During my tour I passed through the Labor and Delivery room to find a 21 year old Karen woman who had been laboring for nearly 12 hours with very little dilation and her contractions were getting more and more sparse, rather than closer together. Next to her sat an 18 year old woman who’s contractions just began with such force she was screaming and thrashing backward and forward. The gentleman kind enough to show me around, Lweh Wah Say says to me, “can you do treatment to help?”

Then before I knew it, I had the young woman who had been laboring for hours, sitting between my legs, water broke, contractions began coming every 3 minutes and within the hour, she had delivered a healthy, 7.5 lb baby boy. This is her and her family…

And 4 hours later, there were 4 more women who delivered with the help of acupuncture and acupressure. By the end of my week there, I had attended more births than I can count and assisted in more than 25 labor and deliveries. Amazing experience. I feel so blessed to have been a part of this clinic and there is no doubt I will return. 

(The laboring room…no cushions except for a plastic pillow. Typically two or more women in here at a time. This became my treatment room.)

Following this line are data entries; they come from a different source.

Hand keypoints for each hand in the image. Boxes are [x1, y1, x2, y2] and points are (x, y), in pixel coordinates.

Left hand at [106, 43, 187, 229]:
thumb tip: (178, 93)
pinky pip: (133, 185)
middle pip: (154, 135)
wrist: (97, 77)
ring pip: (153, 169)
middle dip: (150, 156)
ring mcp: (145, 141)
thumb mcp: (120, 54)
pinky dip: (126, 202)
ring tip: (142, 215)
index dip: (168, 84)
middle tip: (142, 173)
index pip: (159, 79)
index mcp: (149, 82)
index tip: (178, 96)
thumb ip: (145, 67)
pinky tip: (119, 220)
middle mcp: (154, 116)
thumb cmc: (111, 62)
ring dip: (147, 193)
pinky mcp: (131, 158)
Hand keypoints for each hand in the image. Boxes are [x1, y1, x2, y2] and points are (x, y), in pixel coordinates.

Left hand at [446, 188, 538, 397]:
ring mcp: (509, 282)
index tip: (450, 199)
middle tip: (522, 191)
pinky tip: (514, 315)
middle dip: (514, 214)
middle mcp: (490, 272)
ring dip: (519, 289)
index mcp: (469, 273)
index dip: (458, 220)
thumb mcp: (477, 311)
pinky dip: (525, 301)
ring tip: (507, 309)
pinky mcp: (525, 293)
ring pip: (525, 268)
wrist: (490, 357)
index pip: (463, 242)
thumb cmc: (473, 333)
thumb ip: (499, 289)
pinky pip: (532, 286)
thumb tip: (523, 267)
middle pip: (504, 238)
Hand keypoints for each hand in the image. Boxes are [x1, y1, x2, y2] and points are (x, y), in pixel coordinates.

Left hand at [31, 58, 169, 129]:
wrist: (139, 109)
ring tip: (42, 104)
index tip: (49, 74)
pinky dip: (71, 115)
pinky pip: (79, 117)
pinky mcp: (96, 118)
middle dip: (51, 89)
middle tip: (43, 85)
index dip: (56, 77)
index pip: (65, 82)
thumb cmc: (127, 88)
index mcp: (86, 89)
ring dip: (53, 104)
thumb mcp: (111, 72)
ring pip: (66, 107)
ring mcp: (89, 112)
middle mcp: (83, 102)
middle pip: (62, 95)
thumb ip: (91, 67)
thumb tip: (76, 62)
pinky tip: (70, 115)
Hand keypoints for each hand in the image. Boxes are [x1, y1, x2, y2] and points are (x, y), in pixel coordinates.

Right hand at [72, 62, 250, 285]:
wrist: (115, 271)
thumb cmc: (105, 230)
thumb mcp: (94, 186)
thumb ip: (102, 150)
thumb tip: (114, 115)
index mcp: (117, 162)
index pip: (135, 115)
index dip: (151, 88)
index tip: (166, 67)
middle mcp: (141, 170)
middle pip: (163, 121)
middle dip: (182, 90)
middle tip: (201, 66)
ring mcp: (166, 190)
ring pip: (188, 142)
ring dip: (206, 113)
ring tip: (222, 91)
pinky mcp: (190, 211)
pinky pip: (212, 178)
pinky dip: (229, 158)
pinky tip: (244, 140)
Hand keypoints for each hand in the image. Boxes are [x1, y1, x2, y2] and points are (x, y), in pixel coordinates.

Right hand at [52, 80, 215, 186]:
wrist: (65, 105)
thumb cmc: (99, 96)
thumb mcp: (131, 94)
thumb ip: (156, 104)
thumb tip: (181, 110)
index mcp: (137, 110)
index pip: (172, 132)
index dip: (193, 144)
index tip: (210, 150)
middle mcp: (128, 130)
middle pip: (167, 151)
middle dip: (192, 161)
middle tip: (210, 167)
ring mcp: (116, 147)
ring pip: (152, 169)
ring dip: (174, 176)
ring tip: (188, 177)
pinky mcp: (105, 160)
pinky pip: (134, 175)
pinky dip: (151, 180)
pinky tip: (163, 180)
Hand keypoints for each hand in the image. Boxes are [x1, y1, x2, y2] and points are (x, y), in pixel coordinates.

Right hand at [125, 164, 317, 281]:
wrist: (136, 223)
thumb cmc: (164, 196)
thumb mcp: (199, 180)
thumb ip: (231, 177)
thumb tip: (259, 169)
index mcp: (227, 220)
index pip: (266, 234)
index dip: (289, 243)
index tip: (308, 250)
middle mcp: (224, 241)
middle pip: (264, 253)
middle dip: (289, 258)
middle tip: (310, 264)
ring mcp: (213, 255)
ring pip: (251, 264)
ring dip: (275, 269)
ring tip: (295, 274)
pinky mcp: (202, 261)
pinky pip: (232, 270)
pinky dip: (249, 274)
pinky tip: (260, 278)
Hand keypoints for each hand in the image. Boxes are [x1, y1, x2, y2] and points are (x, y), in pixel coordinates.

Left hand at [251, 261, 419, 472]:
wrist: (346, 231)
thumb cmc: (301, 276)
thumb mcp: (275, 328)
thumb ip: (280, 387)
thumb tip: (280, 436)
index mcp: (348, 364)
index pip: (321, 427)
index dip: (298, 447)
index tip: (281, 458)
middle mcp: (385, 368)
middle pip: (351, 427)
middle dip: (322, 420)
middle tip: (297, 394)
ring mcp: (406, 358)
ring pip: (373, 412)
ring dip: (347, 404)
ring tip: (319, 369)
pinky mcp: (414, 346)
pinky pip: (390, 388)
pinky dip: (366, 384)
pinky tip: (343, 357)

(The delivery room. I caught this picture in a very special moment where no one was delivering!)

(This baby was a part of a set of twins, both born early and with congential lung and heart problems, yet to be diagnosed.)

(One-third of the labor and delivery ward consisting mostly of women in labor or with complications.)

(Because of the high volume of patients and the high risk deliveries, sometimes babies would have to lay for an hour or more before being handed to their families. When I had the time, I always went and snatched them up as it went against every cell in my body to hear them crying.)

(A little one, minutes old, waiting for mom…)

(The more fragile twin spent the night in an incubator.)

(The amazing women of Labor and Delivery.)

Because of the intense nature of this clinic, I was very selective of taking pictures. I chose not to take pictures of the women I treated who were in labor. In part this was because we could not speak the same language and I was more concerned with making them comfortable and assisting them rather than making them feel like a specimen. I wasn’t able to explain to them why I wanted to take their picture anyhow. Secondly, these were mostly women from the tribal areas and I was uncertain of their customs around photos in general. And lastly, some of these women were having the scariest moment of their entire lives. They were in a lot of pain (this clinic does not do epidurals) and were very vulnerable. I wanted to help them to feel empowered and supported. Therefore, the only photo I took of the individual women I treated was the 21 year old and her family. This was because they came up to thank me with a translator as they were moving to a different part of the clinic and I felt I could ask.